Ben and Desmond and the others are the natives and visitors who come to the island and cause trouble and near rescues.
If you want movies that are the same, Dances With Wolves and The Last Samurai are the exact same movie. Exact. Same. Movie.
Heh, shows follow archetypal patterns, news at 11.
I don’t think it means that they are the same show. ‘Lie to Me’, fits your criteria in the OP and I don’t think it’s the same show as House even though it’s about a curmudgeonly boss who is brilliant and solves problems.
People fall into a few basic roles and Pop Culture pulls from these ideas, just as Carl Jung or his puppy Joseph Campbell.
This one is for the old-timers: 77 Sunset Strip, Hawaiian Eye, Bourbon Street Beat, and Surfside 6 were basically the same show, created by the same people, produced by the same company, and often utilizing the same actors. For the youngsters, this was the late '50s & early '60s - these shows were in black & white, so you wouldn’t be interested.
That’s why I was annoyed when they cancelled Karen Sisco. Carla Gugino played a “tough as nails older, brunette, chick cop who doesn’t take no guff from nobody!” It was nice to have an original character for a change.
You forgot to actually list any titles.
I love how both shows totally ditched the ethical angle that was, y’know, the whole point of the seminal movie. Kinda like how Rambo went from “veteran comes back a suicidal schyzo, war is hell” to “Boom ! Ratatatata ! America, fuck yeah !”
Except Costner doesn’t end the movie a better Indian than the *actual *Indians. Tom Cruise, on the other hand…
OK, all you pop-culture gurus: what’s Breaking Bad a copy/rip-off of?
I KNEW IT. I’ve been saying this for years and people go, ‘oh yeah, they are similar’ and I say, “no, they’re the exact same show!” I mean, Fred hollers, “WILLLLLMAAAAA!” in the exact same Jackie Gleason growl.
“Weeds”? Man of the house dies/is dying, member of middle-class white family decides to get into the drug business, drug dealing suburbanite is too close with someone who works for the D.E.A., drug dealer might be getting in over his/her head …
TLC has a bunch of shows that are clones of British shows , 1 example is What Not To Wear.
I’ve read the thread twice over and didn’t see this one, so I hope I’m not repeating!
Starsky and Hutch and CHiPs were essentially the same. Two cops of differing physical types (so we have something for ALL the ladies!) who go all out to solve/prevent crime and who always have each other’s backs. Both shows even featured one partner who was called by a shortened version of his surname (Hutch=Hutchinson/Ponch=Poncherello). And they were always doing something unorthodox that would irritate their superiors, but would be just the thing necessary to “break the case.”

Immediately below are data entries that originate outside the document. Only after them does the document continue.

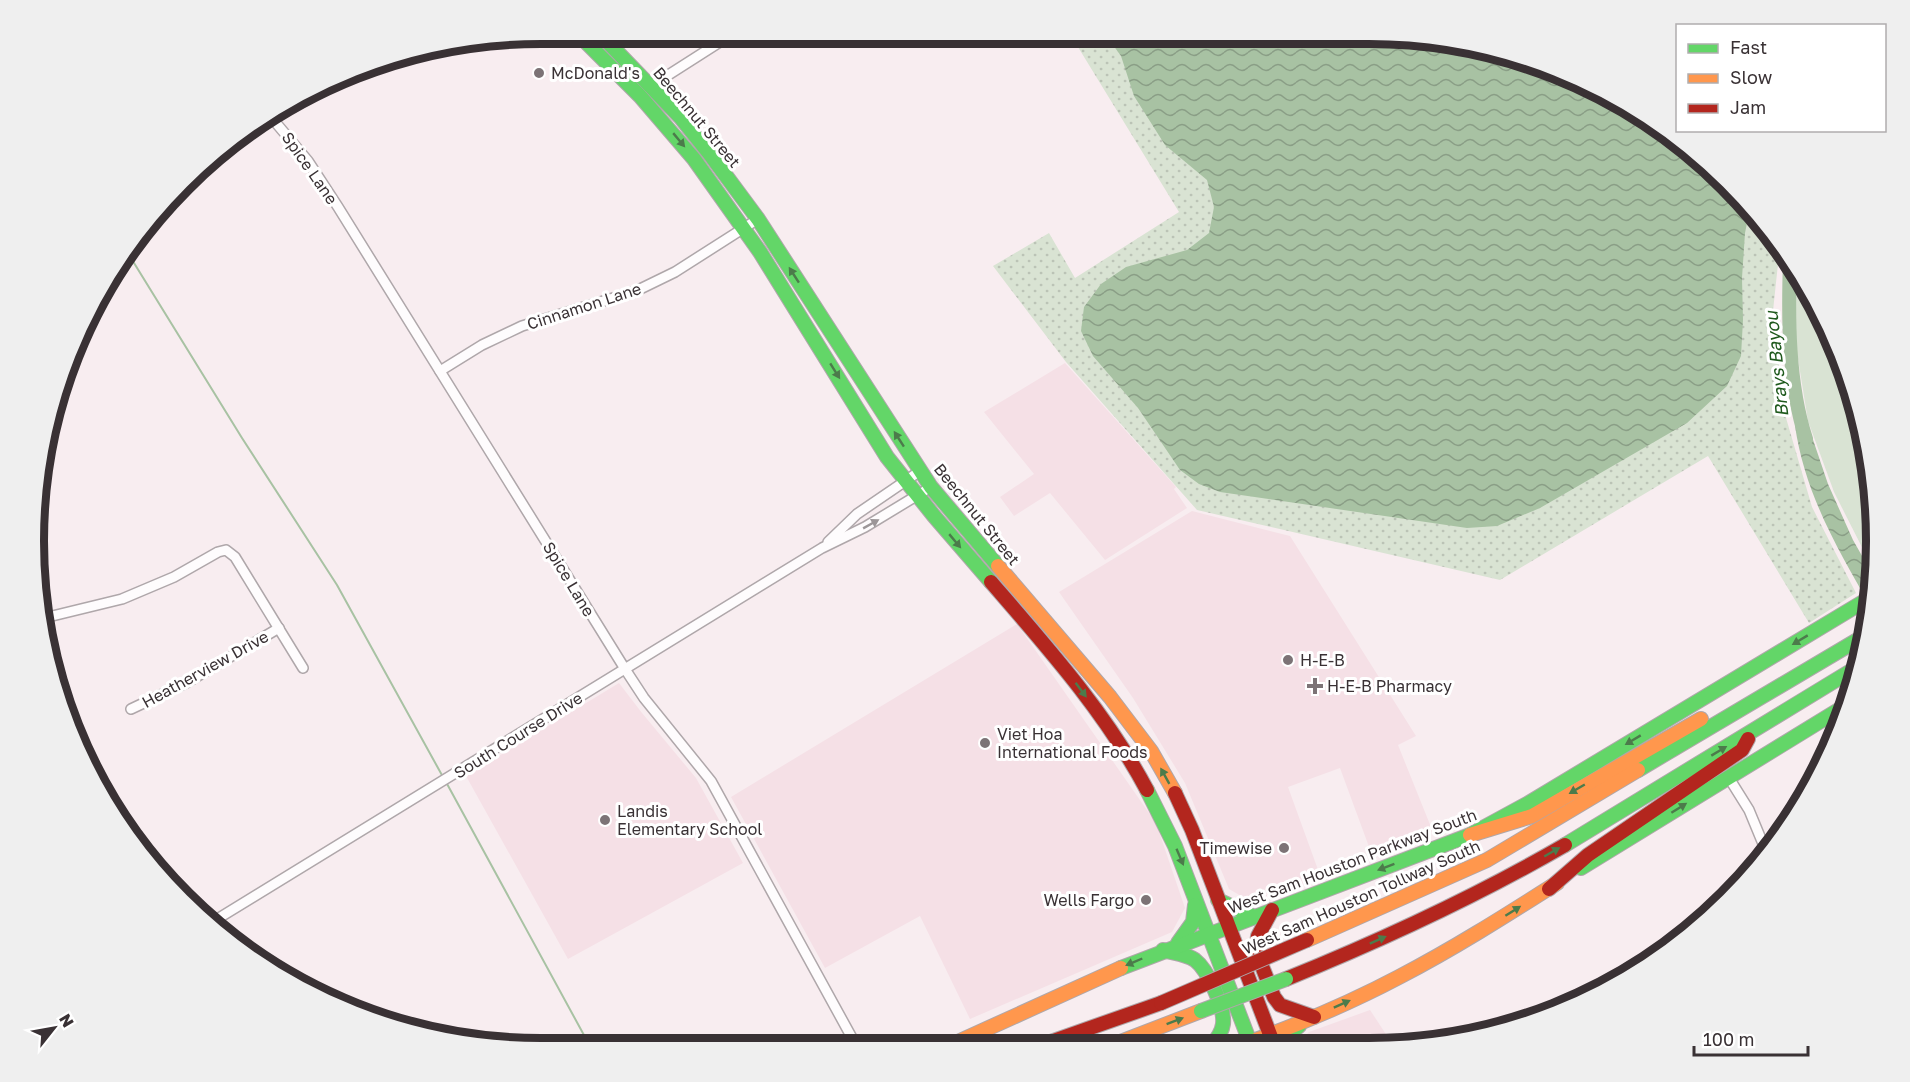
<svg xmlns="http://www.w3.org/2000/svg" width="1910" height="1082" viewBox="0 0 1910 1082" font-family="'Golos Text',sans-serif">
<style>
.built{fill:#f5e0e6}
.grass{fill:url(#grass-dots)}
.green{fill:#d9e3d3}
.water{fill:url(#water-waves)}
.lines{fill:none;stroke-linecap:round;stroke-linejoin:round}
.stream{stroke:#a8c2a3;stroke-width:2}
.river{stroke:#a8c2a3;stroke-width:14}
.street-casing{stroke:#afa7aa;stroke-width:12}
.fast-casing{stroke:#afa7aa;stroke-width:16}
.slow-casing{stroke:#afa7aa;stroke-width:16}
.jam-casing{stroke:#afa7aa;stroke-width:16}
.street{stroke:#fefcfd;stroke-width:9}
.fast{stroke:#63d668;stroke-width:14}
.slow{stroke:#ff974d;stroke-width:14}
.jam{stroke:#b3261e;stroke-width:14}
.fast-bridge-casing{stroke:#afa7aa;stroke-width:16;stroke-linecap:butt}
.jam-bridge-casing{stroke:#afa7aa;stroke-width:16;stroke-linecap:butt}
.fast-bridge{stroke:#63d668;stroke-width:14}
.jam-bridge{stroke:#b3261e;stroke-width:14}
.oneway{fill:#4c7b4b}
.oneway2{fill:#9c9698}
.poi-dot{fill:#7c7376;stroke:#fff;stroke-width:2}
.labels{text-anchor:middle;stroke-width:6;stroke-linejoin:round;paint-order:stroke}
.poi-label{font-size:16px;fill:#393134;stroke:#fff;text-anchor:start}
.street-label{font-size:16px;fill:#393134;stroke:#fff}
.water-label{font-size:18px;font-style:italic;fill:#1e591c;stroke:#fff}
.rim{fill:none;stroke:#393134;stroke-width:8}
</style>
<defs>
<pattern id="grass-dots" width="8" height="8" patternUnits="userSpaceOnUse" patternTransform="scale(1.5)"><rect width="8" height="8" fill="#d9e3d3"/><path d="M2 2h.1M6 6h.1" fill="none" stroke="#bbc3b6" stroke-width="1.8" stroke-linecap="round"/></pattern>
<pattern id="water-waves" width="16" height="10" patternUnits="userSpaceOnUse" patternTransform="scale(1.5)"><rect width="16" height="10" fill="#a8c2a3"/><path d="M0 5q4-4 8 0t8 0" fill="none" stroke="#8a9e86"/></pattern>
</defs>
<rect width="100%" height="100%" fill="#f8edf0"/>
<g class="built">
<polygon points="1065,363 1176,487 1174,489 1187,508 1105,560 1050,493 1014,516 1000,497 1034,474 984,412"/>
<polygon points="1192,511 1290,536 1416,736 1398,745 1433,832 1372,855 1340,768 1288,787 1321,878 1253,903 1229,889 1185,783 1133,698 1059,592"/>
<polygon points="1017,624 1156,823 1185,908 1172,932 970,1019 920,916 825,968 731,797"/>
<polygon points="619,683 642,713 696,778 743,863 568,959 466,776"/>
<polygon points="1370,1010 1393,1045 1297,1045 1309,1032"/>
</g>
<polygon class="grass" points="1070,34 1402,34 1532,60 1623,101 1704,159 1772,232 1780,245 1773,311 1784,411 1812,507 1856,593 1809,623 1708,456 1500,580 1197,510 1066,362 993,266 1049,233 1075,278 1179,212"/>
<polygon class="green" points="1793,266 1825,317 1860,410 1876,508 1874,571 1834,492 1808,421 1793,328"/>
<g class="water">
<polygon points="1105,34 1402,34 1532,60 1623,101 1704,159 1750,208 1745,233 1742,278 1743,320 1741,356 1727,386 1687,423 1540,508 1497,526 1467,528 1220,492 1199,484 1180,470 1138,408 1093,356 1081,331 1084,307 1101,284 1126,267 1187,250 1209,233 1214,207 1207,180 1165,145 1134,96 1121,56"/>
<path d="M1807 422 1828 484 1853 540 1874 577 1872 609C1838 550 1805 494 1795 426Z"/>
</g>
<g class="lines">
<g class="stream">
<polyline points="126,250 242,438 337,585 443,777"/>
<polyline points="446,782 591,1048"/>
</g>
<path class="river" d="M1790 260C1788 318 1788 383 1806 439"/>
<defs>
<g id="street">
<polyline points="651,86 734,33"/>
<polyline points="271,117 308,161 338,207 625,669 644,698 711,781 857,1047"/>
<polyline points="440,371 482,345 522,326 636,291 675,272 758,219"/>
<polyline points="828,542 857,514 920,471"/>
<polyline points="44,618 122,599 174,577 218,552 226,550 235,557 303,668"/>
<polyline points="131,709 186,683 279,628"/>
<polyline points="1729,778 1749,810 1766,851"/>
<polyline points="214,921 822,548 865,527 931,487"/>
</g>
<g id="fast">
<polyline points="577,33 640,96 694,159 760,252 887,457 934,516 991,582"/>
<polyline points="599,33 681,118 712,157 758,219 931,487 998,566"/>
<polyline points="1638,770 1866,635"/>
<polyline points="1147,790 1175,846 1251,1045"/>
<polyline points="1565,845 1859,666"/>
<polyline points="1581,868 1850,703"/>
<polyline points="1218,900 1254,917"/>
<polyline points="1178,943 1193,922 1195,905"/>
<path d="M1163 950C1173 953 1186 954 1195 960 1208 970 1225 1008 1223 1024 1222 1032 1217 1039 1212 1045"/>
<polyline points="1121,968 1470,835 1527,804 1873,596"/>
<polyline points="1284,1045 1289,1034 1299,1026"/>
</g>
<g id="slow">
<polyline points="998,566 1110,697 1151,751 1175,793"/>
<polyline points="1470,835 1532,816 1701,719"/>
<polyline points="1307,940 1487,860 1638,770"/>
<path d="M1242 1045C1295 1026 1348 1004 1399 977 1453 949 1505 916 1557 883"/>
<polyline points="949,1046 1121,968"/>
<polyline points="1110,1046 1201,1011"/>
</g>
<g id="jam">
<path d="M991 582C1048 648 1106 713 1147 790"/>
<polyline points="1175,793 1192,830 1274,1045"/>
<polyline points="1549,889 1588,855 1742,750 1748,739"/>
<polyline points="1272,910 1258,936 1256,951 1274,997 1280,1005 1314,1017"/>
<path d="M1286 979C1382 940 1475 897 1565 845"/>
<polyline points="1039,1046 1161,1003"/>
</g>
</defs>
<use href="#street" class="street-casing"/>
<use href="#fast" class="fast-casing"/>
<use href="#slow" class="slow-casing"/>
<use href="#jam" class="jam-casing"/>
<use href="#street" class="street"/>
<use href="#fast" class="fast"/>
<use href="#slow" class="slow"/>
<use href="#jam" class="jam"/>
<defs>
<polyline id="fast-bridge" points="1201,1011 1286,979"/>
<polyline id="jam-bridge" points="1161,1003 1307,940"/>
</defs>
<use href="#fast-bridge" class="fast-bridge-casing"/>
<use href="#jam-bridge" class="jam-bridge-casing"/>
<use href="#fast-bridge" class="fast-bridge"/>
<use href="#jam-bridge" class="jam-bridge"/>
</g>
<defs><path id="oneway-solid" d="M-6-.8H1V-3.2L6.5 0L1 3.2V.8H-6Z" transform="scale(1.5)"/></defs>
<g class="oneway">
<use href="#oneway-solid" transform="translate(679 140) rotate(50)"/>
<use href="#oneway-solid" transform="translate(794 275) rotate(-123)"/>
<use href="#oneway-solid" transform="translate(835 371) rotate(58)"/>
<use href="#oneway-solid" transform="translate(899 439) rotate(-123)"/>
<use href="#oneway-solid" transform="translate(955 541) rotate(50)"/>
<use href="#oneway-solid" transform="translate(1800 640) rotate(149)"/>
<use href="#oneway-solid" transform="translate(1081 690) rotate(53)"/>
<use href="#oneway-solid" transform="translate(1633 740) rotate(149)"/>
<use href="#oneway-solid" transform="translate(1719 751) rotate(-31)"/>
<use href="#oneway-solid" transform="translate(1165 776) rotate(-119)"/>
<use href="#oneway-solid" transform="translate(1577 789) rotate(150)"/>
<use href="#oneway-solid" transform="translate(1679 808) rotate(-32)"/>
<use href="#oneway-solid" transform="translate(1552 852) rotate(-30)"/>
<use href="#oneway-solid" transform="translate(1180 857) rotate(67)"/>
<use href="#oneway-solid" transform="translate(1386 867) rotate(159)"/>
<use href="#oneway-solid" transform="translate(1513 911) rotate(-32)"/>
<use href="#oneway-solid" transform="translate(1378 940) rotate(-24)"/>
<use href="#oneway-solid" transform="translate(1134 962) rotate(157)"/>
<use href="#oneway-solid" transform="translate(1342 1004) rotate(-24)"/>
<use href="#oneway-solid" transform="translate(1175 1021) rotate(-21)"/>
</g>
<use class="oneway2" href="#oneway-solid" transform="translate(871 524) rotate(-29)"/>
<g class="poi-dot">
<circle cx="539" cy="73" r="6"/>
<circle cx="1288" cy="660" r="6"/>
<path d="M1312 677h6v6h6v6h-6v6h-6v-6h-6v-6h6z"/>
<circle cx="985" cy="743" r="6"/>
<circle cx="605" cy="820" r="6"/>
<circle cx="1284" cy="848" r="6"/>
<circle cx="1146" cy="900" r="6"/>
</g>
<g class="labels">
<g class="poi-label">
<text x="551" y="79">McDonald's</text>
<text x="1300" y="666">H-E-B</text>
<text x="1327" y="692">H-E-B Pharmacy</text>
<text x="997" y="740">Viet Hoa<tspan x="997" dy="18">International Foods</tspan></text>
<text x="617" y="817">Landis<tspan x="617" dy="18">Elementary School</tspan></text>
<text x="1272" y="854" text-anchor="end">Timewise</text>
<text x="1134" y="906" text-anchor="end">Wells Fargo</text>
</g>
<g class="street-label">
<text transform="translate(697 117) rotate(50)" y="6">Beechnut Street</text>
<text transform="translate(310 168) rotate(55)" y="6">Spice Lane</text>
<text transform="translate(584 306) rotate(-18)" y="6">Cinnamon Lane</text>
<text transform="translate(977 514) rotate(51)" y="6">Beechnut Street</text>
<text transform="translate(569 579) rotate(59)" y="6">Spice Lane</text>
<text transform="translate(205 669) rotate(-29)" y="6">Heatherview Drive</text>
<text transform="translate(518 735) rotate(-32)" y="6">South Course Drive</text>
<text transform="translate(1352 861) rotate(-21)" y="6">West Sam Houston Parkway South</text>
<text transform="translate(1361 897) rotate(-24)" y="6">West Sam Houston Tollway South</text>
</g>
<g class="water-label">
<text transform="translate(1777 364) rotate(-96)" y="6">Brays Bayou</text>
</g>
</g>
<path d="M0 0H1910V1082H0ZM541 44H1369A497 497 0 0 1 1866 541V541A497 497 0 0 1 1369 1038H541A497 497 0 0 1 44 541V541A497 497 0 0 1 541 44Z" fill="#efefef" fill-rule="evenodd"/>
<path class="rim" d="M541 44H1369A497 497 0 0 1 1866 541V541A497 497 0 0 1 1369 1038H541A497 497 0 0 1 44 541V541A497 497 0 0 1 541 44Z"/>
<rect x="1676" y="24" width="210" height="108" fill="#ffffff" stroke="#b0adae" stroke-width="1.5"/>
<rect x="1688" y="44" width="30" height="9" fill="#63d668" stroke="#b0adae" stroke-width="1.5"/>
<text x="1730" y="54" font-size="18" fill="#393134">Fast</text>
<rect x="1688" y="74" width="30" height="9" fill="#ff974d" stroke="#b0adae" stroke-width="1.5"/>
<text x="1730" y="84" font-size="18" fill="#393134">Slow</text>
<rect x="1688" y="104" width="30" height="9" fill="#b3261e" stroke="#b0adae" stroke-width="1.5"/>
<text x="1730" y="114" font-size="18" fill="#393134">Jam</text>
<g transform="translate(54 1028) rotate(59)" stroke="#ffffff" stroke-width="4.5" paint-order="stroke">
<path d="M0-4.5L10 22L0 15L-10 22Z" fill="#393134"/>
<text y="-9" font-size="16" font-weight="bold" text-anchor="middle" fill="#393134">N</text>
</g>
<path d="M1694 1046v9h114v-9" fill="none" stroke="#393134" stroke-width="3"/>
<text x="1703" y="1046" font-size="18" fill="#393134" stroke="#ffffff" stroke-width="4.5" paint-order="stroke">100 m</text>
</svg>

And in this vein, we have Get Smart and Inspector Gadget. Gadget was even voiced by Don “Maxwell Smart” Adams.
Never heard of it. But after checking it out at IMDB… fair 'nuf.
I almost forgot–these were made into a movie called Lethal Weapon.
The voices of Fred and Barney are intentionally meant to mimic the voices of Jackie Gleason and Art Carney. (A lot of Hanna-Barbera characters- particularly those voiced by Daws Butler- are meant to sound like celebrities, but in this case the Honeymooners inspiration actually makes the fact that the characters sound like celebrities sensible.)
Keeping in mind that Fred was voiced by Alan Reed, and Barney by Mel Blanc. I don’t know if Daws Butler worked on the show at all.